WHAT THE EXERCISE ASKS: Pull out each line of the records holding the string "Korea".

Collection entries

++++

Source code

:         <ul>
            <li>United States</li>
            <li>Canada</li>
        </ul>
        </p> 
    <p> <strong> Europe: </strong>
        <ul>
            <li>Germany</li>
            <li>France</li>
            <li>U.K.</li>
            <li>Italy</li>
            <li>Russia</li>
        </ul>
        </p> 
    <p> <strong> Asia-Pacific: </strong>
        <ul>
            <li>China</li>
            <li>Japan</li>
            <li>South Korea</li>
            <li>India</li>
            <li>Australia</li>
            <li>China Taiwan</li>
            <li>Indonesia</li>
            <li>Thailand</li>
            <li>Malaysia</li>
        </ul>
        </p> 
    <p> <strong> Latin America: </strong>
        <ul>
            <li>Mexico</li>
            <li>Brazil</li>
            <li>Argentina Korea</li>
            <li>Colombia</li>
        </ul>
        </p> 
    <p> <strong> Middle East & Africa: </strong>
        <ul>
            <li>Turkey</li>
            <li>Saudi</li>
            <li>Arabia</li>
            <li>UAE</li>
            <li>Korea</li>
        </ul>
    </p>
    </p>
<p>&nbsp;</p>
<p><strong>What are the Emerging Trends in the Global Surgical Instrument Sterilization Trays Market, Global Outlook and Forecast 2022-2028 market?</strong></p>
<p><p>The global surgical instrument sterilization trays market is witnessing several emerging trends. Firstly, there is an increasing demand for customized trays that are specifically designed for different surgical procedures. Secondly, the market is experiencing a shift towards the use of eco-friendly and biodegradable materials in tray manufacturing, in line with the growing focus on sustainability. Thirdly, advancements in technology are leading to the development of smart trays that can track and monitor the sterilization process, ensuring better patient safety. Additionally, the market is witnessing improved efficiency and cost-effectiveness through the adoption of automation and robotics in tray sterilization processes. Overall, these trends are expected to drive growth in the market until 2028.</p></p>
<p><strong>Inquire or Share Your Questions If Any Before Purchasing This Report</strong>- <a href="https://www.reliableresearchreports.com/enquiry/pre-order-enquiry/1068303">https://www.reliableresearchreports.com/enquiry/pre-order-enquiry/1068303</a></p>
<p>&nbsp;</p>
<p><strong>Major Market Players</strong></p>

++++

ANSWER TO THIS EXERCISE:
            <li>South Korea</li>
            <li>Argentina Korea</li>
            <li>Korea</li>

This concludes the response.